World Trade Union Leaders urge a fresh start for Globalisation
and call for social alliance

"Davos is the time for government and business leaders to recognise the need for a fresh start that would give globalisation the social dimension which it lacks. We are calling for an alliance involving the social partners to make the trading system sustainable, to tackle the concerns of developing countries and to protect workers everywhere during globalisation," said the world labour leaders attending the World Economic Forum.
"The failure of the WTO Ministerial Meeting last December, and the way it demonstrated the fragility of globalisation, has shown that people are no longer prepared to accept that world trade can operate free of ethical considerations", say the labour leaders. "If world trade is to regain popular confidence, it must have a more human face, and the power of working people can build policies to make that happen".
A team of nine international labour leaders will be presenting their call for world leaders to globalise social justice. "People are waking up to the wrongs which have been done in the name of globalisation. We are asking those present to commit themselves to work towards universal social justice". 

Six wrongs to be righted:

Trade union rights violations are worsening: 123 trade unionists were murdered in 1998, 1650 individuals were attacked or injured, 3660 were arrested, and a massive 21,427 were sacked for trade union activities. 
Social inequality is on the increase worldwide. Throughout the world the rich/poor gap is turning into a chasm both within and between countries. Of the 45 countries classified by the United Nations as the least developed nations, 33 are in Africa. 
Two thirds of illiterate adults are women, who bear the brunt of the world’s economic and social crisis.
Over US$1.5 trillion is exchanged every day in currency markets around the world; approximately 95% of which is speculative, and which fails to benefit the world’s poorest countries.
The real beneficiaries of the globalisation are the transnational corporations. Of the top 100 economies, 51 are these corporations.

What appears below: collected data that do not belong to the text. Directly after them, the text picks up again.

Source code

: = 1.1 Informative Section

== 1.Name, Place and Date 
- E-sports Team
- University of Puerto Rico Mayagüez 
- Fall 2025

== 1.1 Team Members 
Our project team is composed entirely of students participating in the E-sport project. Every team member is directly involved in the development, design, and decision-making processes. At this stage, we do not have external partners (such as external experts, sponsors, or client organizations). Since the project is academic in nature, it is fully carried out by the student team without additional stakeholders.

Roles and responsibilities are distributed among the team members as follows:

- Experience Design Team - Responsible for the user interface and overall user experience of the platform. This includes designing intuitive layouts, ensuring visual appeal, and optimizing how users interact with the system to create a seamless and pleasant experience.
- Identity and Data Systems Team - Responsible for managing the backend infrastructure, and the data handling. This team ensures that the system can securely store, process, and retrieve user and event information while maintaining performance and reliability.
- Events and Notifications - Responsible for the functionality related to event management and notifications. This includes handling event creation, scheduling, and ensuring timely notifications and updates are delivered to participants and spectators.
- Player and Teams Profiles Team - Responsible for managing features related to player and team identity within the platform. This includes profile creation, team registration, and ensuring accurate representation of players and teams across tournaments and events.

The combined sales of the world’s top 200 companies surpass the combined economies of 182 countries.
Over 250 million children are child labourers, who should be at school, being educated as their country’s future.

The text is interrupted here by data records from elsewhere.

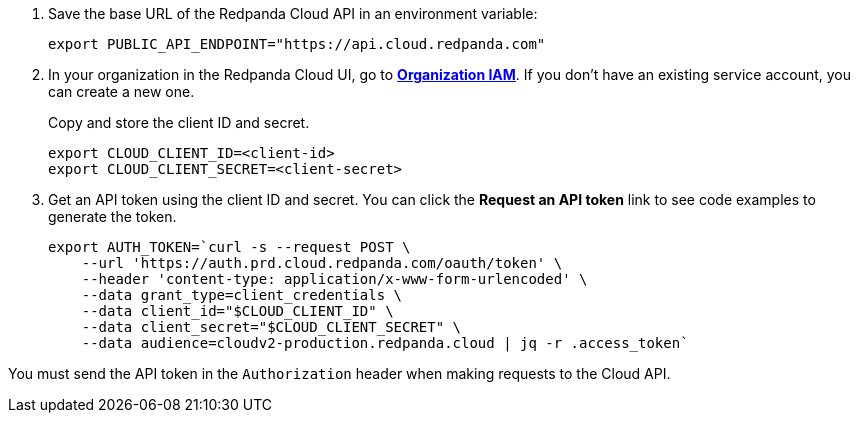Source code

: . Save the base URL of the Redpanda Cloud API in an environment variable:
+
[,bash]
----
export PUBLIC_API_ENDPOINT="https://api.cloud.redpanda.com"
----

. In your organization in the Redpanda Cloud UI, go to https://cloud.redpanda.com//organization-iam[**Organization IAM**^]. If you don't have an existing service account, you can create a new one.
+
Copy and store the client ID and secret.
+
[,bash]
----
export CLOUD_CLIENT_ID=<client-id>
export CLOUD_CLIENT_SECRET=<client-secret>
----

. Get an API token using the client ID and secret. You can click the **Request an API token** link to see code examples to generate the token.
+
[,bash]
----
export AUTH_TOKEN=`curl -s --request POST \
    --url 'https://auth.prd.cloud.redpanda.com/oauth/token' \
    --header 'content-type: application/x-www-form-urlencoded' \
    --data grant_type=client_credentials \
    --data client_id="$CLOUD_CLIENT_ID" \
    --data client_secret="$CLOUD_CLIENT_SECRET" \
    --data audience=cloudv2-production.redpanda.cloud | jq -r .access_token`
----

You must send the API token in the `Authorization` header when making requests to the Cloud API.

The labour leaders’ programme for 2000

The labour leaders have a six-point programme, which if carried out, could make substantial moves to right these wrongs.
There must be full respect of fundamental labour standards in all countries if trade is to create better conditions for the world’s working people.
There must be a social strategy for the new global economy, with a strong emphasis on social protection systems within individual countries.
There should be a greatly increased financial commitment by industrialised countries to development programmes in which gender issues are of principal consideration.
Aid should be targeted at social programmes, and there should be a determined campaign to wipe out poverty, reduce developing country debt and support democratic institutions.
Employment must be given a central role in the preparation of economic and social policy.
There is a need to develop good global industrial relations, which would include social partnership on general issues as well as addressing concerns from both sides of industry to resolve problems which arise inside global firms and sectors.

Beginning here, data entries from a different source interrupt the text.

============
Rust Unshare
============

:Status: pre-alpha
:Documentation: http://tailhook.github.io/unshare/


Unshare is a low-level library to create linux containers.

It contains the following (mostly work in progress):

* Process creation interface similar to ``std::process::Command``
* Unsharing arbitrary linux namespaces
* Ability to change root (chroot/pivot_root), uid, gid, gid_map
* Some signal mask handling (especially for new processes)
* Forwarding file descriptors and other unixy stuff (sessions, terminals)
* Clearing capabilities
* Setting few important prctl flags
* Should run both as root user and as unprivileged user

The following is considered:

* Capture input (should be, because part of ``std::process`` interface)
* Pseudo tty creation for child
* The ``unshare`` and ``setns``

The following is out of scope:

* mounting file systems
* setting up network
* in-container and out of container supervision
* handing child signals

This year’s labour leader’s group consists of:

Dieter Schulte, President, Deutscher Gewerkschaftsbund, (DBG) Germany, 
John Sweeney, President, American Federation of Labour and Congress of Industrial Organisations (AFL-CIO), United States,
John Monks, General Secretary, Trade Union Congress, United Kingdom,
Bill Jordan, General Secretary, International Confederation of Free Trade Unions (ICFTU),
Philip Jennings, General Secretary, Union Network International (UNI) 
Kenneth Georgetti, President, Canadian Labour Congress, Canada;
Emilio Gabaglio, General Secretary, European Trade Union Confederation (ETUC),
John Evans, General Secretary, Trade Union Advisory Committee, OECD,
Ursula Engelen-Kefer, Deputy Chair, Management Board, Deutscher Gewerkschaftsbund, (DBG) Germany.

Sessions with the Labour Leaders at the Forum

Labour unions: strategies for the 21st century.
Saturday, January 29, 17.00 – 18.15.
Labour leaders will discuss how unions can remain relevant in the new economy, with greater job flexibility, and whether they will be able to remain the interlocutor between management and the workforce.

Labour Leaders Press Conference
Monday, January 31, 9.50
Labour leaders will present the major issues for labour which arise out of the Forum debates.

Unions and Globalisation
Monday, January 31 13.15 – 14.15
All the labour leaders will attend this session and will address the issue of unions taking a global role in the global economy. 

Plenary Session: Can we take open markets for granted?
Friday, January 28, 10.30 – 11.40
John Sweeney will participate in this session with Michael Moore, Director-General WTO, Ernesto Zedillo Ponce de Leon, President of Mexico and Percy Barnevik, Chairman, Investor AB, Sweden.

Future trade wars: defining trade policies to meet social and ethical concerns
Friday, January 28, 13.15 - 14.45
Bill Jordan will attend this session, with political and industry leaders. They will discuss whether it is possible to trust trade experts to find the right policy for issues such as genetically modified foods, and how these issues should be deal with in future deliberations. Moderator: Martin Wolf, of the Financial Times.